> Directions
Reproduce the whole listing below word for word, leaving out the pictures.

>>>

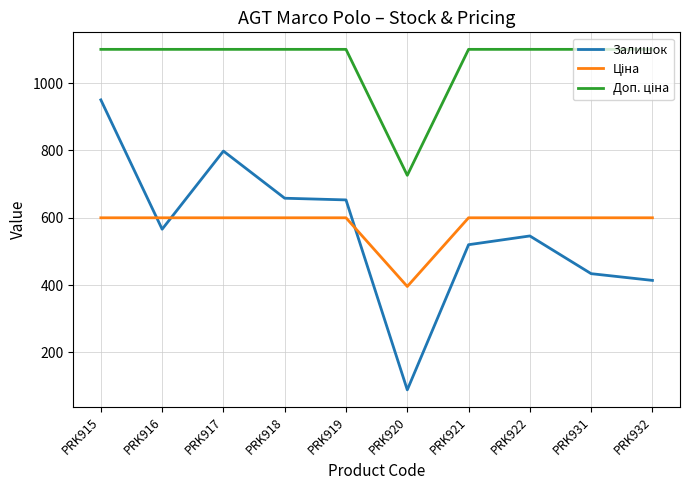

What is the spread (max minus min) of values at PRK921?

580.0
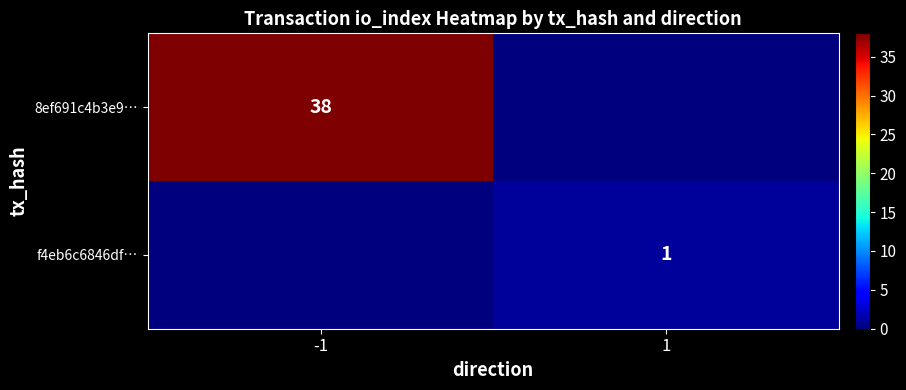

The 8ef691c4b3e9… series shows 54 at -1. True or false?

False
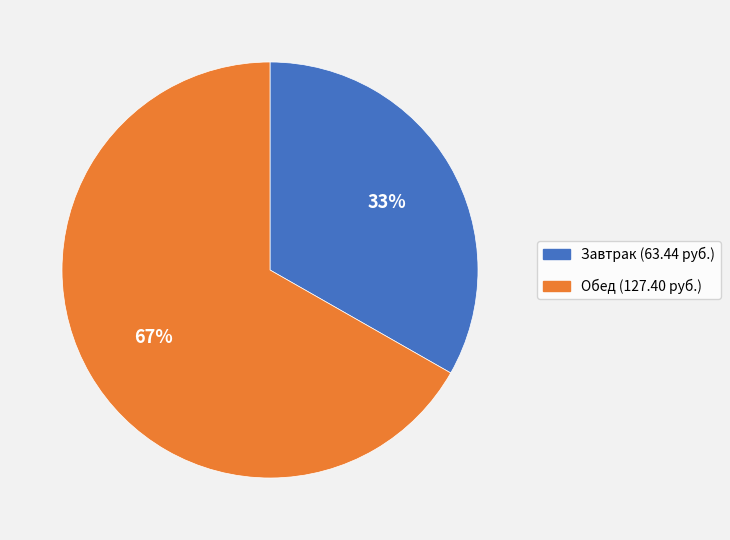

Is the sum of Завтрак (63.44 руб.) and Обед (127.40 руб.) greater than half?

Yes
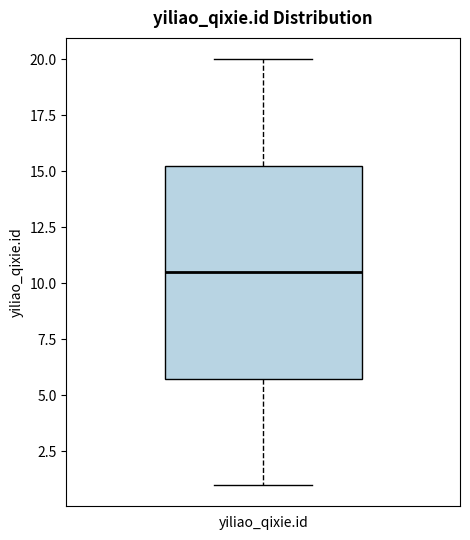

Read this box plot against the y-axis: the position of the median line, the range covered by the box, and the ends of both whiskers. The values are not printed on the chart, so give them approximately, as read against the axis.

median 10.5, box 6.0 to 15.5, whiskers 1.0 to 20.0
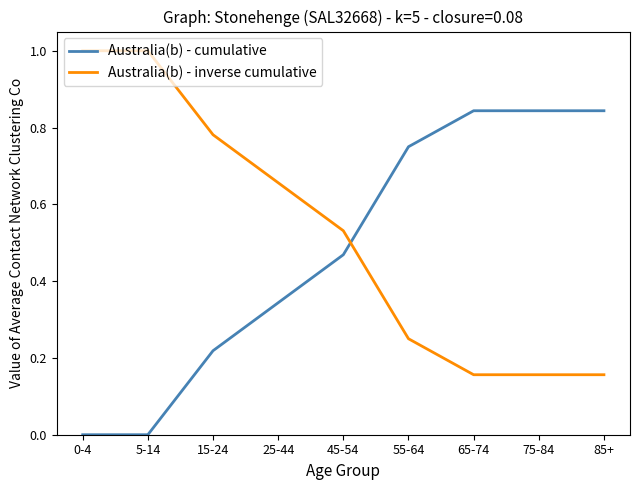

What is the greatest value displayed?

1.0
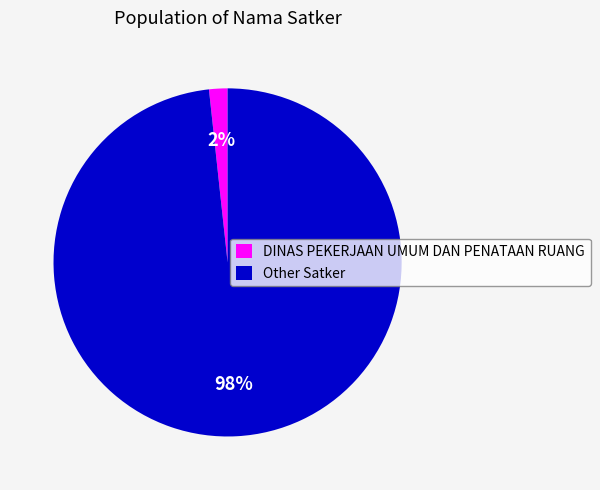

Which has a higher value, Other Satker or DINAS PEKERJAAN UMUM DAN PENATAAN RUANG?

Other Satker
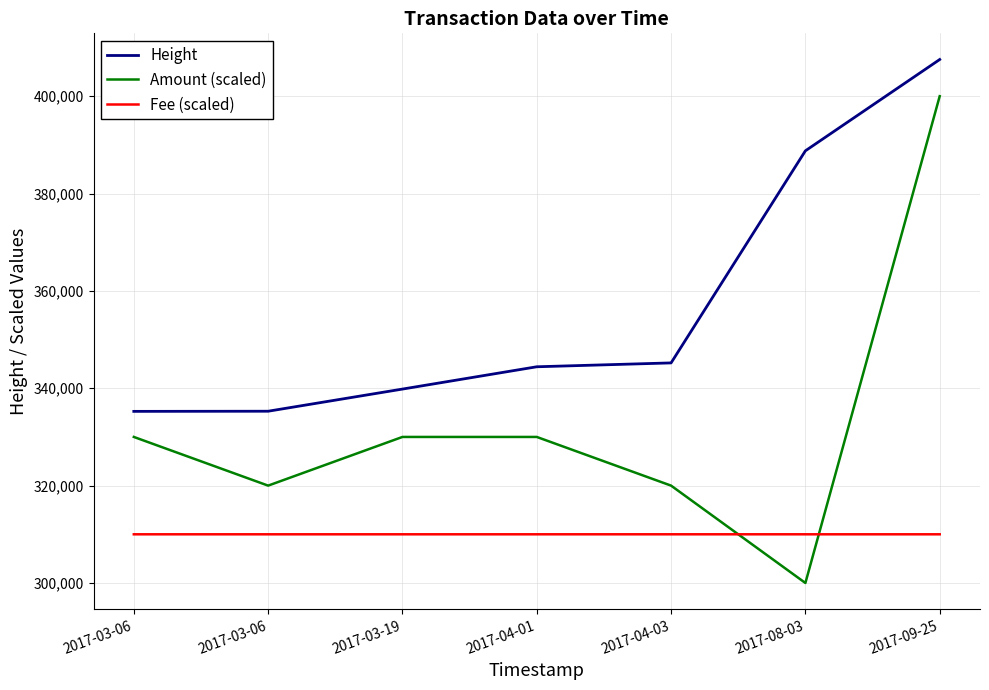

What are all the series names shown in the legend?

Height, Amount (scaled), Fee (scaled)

<<<

> Answer space
What is the spread (max minus min) of values at PRK921?

580.0

The 8ef691c4b3e9… series shows 54 at -1. True or false?

False

Is the sum of Завтрак (63.44 руб.) and Обед (127.40 руб.) greater than half?

Yes

Read this box plot against the y-axis: the position of the median line, the range covered by the box, and the ends of both whiskers. The values are not printed on the chart, so give them approximately, as read against the axis.

median 10.5, box 6.0 to 15.5, whiskers 1.0 to 20.0

What is the greatest value displayed?

1.0

Which has a higher value, Other Satker or DINAS PEKERJAAN UMUM DAN PENATAAN RUANG?

Other Satker

What are all the series names shown in the legend?

Height, Amount (scaled), Fee (scaled)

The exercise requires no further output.